Issue 3 is all about money, not about medical patients. Issue 3 is about retail sales to adults. Its weak medical provisions are being used as an afterthought to get your vote. Issue 3 pandering itself as medical has split the pro-cannabis community. Some people are so desperate for freedom that they are willing to give up all rights to a new master. Others see potential for personal profit and are jumping on the Issue 3 bandwagon so as not to be frozen out if the forces of greed actually win this election.

Sensible cannabis reform uses merit-based licensing. The best-prepared and best-planned efforts are rewarded permits to operate. Issue 3 schemers grab all this momentum for themselves, while admitting they know nothing about pot, its medical uses, or how to supply it to consumers and patients. A state-sanctioned monopoly assures no competition and ensures predatory pricing. Competition and market forces should determine prices, not collusion.

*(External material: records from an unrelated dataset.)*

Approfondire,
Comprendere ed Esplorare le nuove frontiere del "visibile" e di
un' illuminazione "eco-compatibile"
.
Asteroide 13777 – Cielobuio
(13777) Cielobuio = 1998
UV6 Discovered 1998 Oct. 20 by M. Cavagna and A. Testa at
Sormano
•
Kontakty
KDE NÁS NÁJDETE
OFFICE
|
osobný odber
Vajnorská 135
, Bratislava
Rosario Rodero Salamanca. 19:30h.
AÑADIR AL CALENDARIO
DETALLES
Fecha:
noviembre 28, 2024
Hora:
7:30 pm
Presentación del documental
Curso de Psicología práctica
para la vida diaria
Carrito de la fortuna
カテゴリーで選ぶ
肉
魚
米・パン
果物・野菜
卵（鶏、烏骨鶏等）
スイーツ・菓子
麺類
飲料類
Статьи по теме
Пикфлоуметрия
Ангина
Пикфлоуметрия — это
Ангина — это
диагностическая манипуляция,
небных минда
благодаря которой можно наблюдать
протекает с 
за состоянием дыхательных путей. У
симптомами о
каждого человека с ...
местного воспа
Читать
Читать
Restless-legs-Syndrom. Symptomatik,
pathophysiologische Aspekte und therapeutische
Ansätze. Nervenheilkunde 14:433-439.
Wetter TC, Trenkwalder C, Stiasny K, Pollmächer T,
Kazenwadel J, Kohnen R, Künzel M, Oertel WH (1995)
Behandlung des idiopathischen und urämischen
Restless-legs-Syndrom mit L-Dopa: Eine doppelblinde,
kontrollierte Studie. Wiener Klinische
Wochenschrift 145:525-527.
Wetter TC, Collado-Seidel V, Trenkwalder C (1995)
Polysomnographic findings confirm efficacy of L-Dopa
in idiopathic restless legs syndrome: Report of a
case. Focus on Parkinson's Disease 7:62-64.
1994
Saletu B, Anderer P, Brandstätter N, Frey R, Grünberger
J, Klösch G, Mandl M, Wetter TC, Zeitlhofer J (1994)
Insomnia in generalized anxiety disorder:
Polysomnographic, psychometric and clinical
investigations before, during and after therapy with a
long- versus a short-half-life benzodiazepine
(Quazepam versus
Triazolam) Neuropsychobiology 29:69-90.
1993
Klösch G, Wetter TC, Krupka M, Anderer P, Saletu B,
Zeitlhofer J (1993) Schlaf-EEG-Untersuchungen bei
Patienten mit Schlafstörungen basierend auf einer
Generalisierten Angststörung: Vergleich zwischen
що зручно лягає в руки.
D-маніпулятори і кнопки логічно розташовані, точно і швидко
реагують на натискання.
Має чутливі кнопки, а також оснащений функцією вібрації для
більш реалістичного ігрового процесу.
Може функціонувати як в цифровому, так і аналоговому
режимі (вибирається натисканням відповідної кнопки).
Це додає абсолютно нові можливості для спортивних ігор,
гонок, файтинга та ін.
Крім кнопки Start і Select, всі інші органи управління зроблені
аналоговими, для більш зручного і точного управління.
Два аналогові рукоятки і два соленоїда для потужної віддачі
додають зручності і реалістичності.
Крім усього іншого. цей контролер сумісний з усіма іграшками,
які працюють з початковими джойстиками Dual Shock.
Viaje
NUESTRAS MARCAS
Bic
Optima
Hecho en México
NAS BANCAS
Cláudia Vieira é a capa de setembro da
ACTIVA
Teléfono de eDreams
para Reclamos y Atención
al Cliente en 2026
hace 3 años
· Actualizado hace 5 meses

Regulated adult use is a success in Colorado, Washington, Alaska and Oregon. Medical programs are working in two dozen other states. Polls confirm that 90 percent of Ohio voters favor medical use, and more than 50 percent already support adult use. Ohioans, too, will soon get freedom from these unjust laws, but only if we don’t lock this monopoly power grab into our state’s constitution.

If you like cannabis, don’t like monopolies or simply want to see its availability regulated sensibly, please vote against Issue 3 on Nov. 3. We can and must do better for Ohio.

Don E Wirtshafter is an Athens lawyer who has been a long-time leader in cannabis reform. In 1990, he founded the Ohio Hempery, the pioneer industrial hemp business. Wirtshafter also has been involved in bleeding-edge development of cannabis pharmaceuticals.